The querist has not stated that all the above situations prevail in
the present case also. Further, in the case quoted by the querist
from Volume XXII of the ‘Compendium of Opinions’, it was not
mentioned that GC Notes were obtained even before the goods
were placed on the trailers. The querist has only stated in the
previous query referred for the opinion of the Committee (mentioned in paragraph 1 above) that there was no uncertainty in
expecting the ultimate collection of sale proceeds. Other information
clearly indicating timing of passing of all significant risks and
rewards of ownership to the customer were not furnished by the
querist. Hence, the Committee could not express an unreserved
opinion for the case of the querist.
13. As regards the provisions of the Sale of Goods Act, 1930 and
the judgement of the Hon’ble Supreme Court in the case of Marwar
Tent Factory cited in paragraph 4(xiii) above, the Committee notes
that as per Rule 2 of the Advisory Service Rules, the Committee is
prohibited from answering queries which involve legal interpretation
of various enactments. The Committee also notes the principle of
‘Substance over Form’, according to which the accounting treatment
and presentation in financial statements of transactions and events
should be governed by their substance and not merely by their
legal form. Thus, for example, a finance lease is treated as a sale
in the books of the lessor and a purchase in the books of the
lessee as per the provisions of Accounting Standard (AS) 19,
‘Leases’, even though legal ownership is not transferred at the
inception and even if it is not intended to be transferred at the end
of the lease period. Similarly, as per paragraph 9 read with
paragraph 10 of AS 9, even if all the significant risks and rewards
of ownership of goods are transferred to the buyer, revenue
recognition is not permitted, if it is not reasonable to expect ultimate
collection or if significant uncertainty exists regarding the amount
of the consideration that will be derived from the sale of the goods.

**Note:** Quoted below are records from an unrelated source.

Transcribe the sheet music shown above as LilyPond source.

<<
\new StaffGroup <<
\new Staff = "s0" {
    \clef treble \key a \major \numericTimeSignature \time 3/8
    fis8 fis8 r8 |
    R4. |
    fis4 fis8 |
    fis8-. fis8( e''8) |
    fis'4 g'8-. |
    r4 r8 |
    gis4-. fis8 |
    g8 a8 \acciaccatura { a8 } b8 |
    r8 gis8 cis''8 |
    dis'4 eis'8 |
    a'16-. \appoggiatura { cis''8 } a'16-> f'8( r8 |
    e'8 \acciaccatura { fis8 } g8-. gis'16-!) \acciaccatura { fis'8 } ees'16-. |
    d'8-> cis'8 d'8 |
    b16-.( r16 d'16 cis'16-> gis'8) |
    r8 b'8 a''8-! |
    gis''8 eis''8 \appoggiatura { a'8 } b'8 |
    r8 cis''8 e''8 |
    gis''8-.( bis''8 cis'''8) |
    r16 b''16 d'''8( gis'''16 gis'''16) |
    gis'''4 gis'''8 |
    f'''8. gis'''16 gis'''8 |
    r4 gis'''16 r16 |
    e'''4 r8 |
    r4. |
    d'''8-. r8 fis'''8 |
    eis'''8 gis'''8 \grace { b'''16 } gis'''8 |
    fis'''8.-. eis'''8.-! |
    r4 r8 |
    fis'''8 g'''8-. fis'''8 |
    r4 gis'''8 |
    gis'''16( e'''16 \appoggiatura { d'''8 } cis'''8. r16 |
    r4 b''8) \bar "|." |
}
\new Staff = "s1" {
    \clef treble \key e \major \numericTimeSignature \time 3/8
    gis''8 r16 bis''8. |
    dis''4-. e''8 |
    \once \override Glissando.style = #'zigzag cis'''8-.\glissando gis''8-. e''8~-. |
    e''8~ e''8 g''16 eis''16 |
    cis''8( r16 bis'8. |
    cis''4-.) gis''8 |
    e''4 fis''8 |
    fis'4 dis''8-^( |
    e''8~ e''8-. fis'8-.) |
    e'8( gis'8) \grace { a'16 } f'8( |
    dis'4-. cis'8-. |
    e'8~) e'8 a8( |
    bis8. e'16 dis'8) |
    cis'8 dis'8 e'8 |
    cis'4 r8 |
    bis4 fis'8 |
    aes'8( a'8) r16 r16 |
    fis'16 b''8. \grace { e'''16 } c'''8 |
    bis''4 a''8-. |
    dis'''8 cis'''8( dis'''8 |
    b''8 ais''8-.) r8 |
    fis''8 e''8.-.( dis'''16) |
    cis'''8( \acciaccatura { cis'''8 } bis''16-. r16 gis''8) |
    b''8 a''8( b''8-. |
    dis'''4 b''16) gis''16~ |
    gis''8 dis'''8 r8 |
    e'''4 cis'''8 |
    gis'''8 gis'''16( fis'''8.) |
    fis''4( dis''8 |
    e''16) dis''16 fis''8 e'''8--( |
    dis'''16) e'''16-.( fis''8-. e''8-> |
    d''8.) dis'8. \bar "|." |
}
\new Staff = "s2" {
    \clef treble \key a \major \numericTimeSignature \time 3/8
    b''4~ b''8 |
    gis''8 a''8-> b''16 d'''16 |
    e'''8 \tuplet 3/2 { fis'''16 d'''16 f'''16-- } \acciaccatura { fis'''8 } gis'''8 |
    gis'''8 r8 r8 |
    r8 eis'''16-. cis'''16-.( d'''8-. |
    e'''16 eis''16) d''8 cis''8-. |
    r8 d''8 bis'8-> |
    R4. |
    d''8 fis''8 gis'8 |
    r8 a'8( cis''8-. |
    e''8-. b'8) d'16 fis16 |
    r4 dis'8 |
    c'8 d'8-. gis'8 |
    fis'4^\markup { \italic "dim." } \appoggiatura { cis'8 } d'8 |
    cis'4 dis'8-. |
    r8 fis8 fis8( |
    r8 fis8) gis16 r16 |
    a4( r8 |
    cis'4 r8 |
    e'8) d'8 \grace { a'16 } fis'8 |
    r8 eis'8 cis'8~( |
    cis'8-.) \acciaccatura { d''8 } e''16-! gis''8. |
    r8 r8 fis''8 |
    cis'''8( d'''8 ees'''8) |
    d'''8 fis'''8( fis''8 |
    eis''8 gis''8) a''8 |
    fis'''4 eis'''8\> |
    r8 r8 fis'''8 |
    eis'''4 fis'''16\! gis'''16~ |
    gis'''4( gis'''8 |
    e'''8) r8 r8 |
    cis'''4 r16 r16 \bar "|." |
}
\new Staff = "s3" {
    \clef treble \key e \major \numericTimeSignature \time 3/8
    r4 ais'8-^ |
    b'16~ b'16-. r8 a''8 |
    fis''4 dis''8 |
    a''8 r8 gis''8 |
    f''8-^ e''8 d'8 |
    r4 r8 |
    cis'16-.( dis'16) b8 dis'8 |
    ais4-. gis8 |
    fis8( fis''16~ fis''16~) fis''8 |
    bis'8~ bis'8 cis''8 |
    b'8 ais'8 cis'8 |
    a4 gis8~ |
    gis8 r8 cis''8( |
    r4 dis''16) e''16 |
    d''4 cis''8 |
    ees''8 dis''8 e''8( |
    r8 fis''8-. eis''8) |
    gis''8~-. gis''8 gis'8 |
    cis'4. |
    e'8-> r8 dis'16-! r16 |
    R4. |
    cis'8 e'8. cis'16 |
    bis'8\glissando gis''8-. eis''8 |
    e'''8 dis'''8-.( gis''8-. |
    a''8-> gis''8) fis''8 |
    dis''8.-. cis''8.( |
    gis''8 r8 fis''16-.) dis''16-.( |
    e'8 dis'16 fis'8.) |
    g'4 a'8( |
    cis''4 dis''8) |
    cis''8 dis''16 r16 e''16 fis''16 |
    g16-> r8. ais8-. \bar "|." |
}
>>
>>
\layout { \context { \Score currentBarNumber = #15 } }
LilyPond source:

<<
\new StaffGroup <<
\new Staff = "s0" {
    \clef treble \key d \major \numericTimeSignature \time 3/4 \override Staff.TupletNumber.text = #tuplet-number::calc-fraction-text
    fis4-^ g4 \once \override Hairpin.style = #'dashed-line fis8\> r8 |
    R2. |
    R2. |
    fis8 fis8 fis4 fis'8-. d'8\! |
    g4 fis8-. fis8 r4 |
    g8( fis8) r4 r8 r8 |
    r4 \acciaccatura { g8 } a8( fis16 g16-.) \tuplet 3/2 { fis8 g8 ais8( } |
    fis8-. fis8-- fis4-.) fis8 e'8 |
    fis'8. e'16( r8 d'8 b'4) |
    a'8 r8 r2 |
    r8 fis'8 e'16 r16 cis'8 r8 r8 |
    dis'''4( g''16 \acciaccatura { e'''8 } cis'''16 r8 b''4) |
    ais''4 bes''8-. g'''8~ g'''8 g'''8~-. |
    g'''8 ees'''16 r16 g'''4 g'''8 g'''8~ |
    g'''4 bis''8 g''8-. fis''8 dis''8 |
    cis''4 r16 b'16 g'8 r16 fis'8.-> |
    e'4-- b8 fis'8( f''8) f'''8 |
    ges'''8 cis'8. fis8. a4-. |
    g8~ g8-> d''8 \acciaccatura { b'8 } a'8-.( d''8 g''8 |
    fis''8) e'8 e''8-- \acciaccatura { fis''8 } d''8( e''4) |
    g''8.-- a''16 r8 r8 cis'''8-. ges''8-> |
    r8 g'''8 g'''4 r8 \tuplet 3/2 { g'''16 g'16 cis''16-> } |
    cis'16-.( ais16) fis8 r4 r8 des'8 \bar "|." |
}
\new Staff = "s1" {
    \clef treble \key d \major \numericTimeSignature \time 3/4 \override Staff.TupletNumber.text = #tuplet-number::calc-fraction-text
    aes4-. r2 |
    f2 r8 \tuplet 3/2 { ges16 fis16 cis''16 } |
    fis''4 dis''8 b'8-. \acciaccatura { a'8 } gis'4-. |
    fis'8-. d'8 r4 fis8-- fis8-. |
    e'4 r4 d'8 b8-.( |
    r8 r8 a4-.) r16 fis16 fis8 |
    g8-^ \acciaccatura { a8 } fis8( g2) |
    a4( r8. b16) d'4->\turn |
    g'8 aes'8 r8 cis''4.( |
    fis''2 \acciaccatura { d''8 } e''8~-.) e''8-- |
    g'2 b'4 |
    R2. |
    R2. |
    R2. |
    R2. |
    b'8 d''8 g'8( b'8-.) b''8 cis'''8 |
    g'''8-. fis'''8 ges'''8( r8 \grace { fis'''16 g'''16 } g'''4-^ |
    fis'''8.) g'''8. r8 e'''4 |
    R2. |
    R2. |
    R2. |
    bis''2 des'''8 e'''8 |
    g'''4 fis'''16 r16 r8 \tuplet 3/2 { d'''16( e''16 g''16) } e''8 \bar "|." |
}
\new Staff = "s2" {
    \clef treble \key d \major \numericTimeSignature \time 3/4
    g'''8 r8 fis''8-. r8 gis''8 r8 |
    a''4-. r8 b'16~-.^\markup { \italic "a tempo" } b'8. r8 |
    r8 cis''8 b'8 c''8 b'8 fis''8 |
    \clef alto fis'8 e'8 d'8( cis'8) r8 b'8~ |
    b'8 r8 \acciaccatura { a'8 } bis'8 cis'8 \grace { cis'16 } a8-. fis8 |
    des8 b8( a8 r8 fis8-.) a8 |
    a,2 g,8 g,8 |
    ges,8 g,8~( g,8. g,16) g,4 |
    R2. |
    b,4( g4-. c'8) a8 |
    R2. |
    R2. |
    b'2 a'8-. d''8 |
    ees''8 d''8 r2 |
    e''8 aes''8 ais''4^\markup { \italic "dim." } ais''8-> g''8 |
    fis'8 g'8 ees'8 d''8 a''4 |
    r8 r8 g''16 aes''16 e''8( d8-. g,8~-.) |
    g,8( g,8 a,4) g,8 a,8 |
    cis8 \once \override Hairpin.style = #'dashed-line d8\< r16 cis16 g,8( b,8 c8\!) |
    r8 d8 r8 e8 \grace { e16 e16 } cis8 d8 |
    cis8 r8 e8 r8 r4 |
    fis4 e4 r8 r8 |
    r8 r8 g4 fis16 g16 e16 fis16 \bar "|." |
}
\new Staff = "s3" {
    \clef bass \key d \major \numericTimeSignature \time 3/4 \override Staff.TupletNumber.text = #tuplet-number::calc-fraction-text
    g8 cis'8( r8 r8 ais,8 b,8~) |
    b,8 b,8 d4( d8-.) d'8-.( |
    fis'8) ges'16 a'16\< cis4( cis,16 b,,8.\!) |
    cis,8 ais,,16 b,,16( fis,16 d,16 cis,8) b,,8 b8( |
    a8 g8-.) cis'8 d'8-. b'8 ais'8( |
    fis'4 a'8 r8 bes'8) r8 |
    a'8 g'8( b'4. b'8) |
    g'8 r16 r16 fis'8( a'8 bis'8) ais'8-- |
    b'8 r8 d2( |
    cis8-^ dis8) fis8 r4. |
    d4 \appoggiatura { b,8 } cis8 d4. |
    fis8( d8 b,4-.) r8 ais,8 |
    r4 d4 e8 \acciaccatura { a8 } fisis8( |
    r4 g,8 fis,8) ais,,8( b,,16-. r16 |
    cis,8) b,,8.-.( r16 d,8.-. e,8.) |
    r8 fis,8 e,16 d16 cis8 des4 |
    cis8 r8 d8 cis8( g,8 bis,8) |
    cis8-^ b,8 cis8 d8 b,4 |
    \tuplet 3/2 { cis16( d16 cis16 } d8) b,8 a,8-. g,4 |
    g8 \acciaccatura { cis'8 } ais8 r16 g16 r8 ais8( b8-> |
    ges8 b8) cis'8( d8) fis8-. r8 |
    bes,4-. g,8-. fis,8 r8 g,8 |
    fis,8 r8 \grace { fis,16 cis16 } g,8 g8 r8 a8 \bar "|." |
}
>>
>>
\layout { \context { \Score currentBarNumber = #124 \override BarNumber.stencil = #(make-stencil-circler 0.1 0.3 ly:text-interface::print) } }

This is despite the legal effect of the sale transaction.
14. As regards the legal opinion obtained by the querist, the
Committee notes that that opinion also deals primarily with the
provisions of the Sale of Goods Act, 1930 and the aforecited
judgement of the Hon’ble Supreme Court. The Committee’s views
in this regard have already been stated in paragraph 13 above.
The legal opinion, inter alia, states that paragraph A1 of Appendix
to AS 9 was not considered by the Committee. The Committee
wishes to point out that the said portion of AS 9 was duly discussed
in paragraphs 22 and 23 of its earlier opinion. This portion of AS 9
is relevant only for the second issue raised by the querist, viz.,
delivery delayed at the request of the customer.
15. As regards the second issue (viz., delivery delayed at the
request of the customer), the Committee notes that the querist
has neither furnished any documents nor given any fresh
arguments. The querist has, thus, not raised the second issue.
16. The Committee also wishes to make it clear that in its earlier
opinion, the Committee has not simply expressed the view that
recognition of sales was inappropriate. It has added the qualifying
remarks implying that if the necessary conditions were met, sales
could be recognised.
D. Opinion
17. On the basis of the above, the Committee reiterates its earlier
opinion in the case referred to by the querist.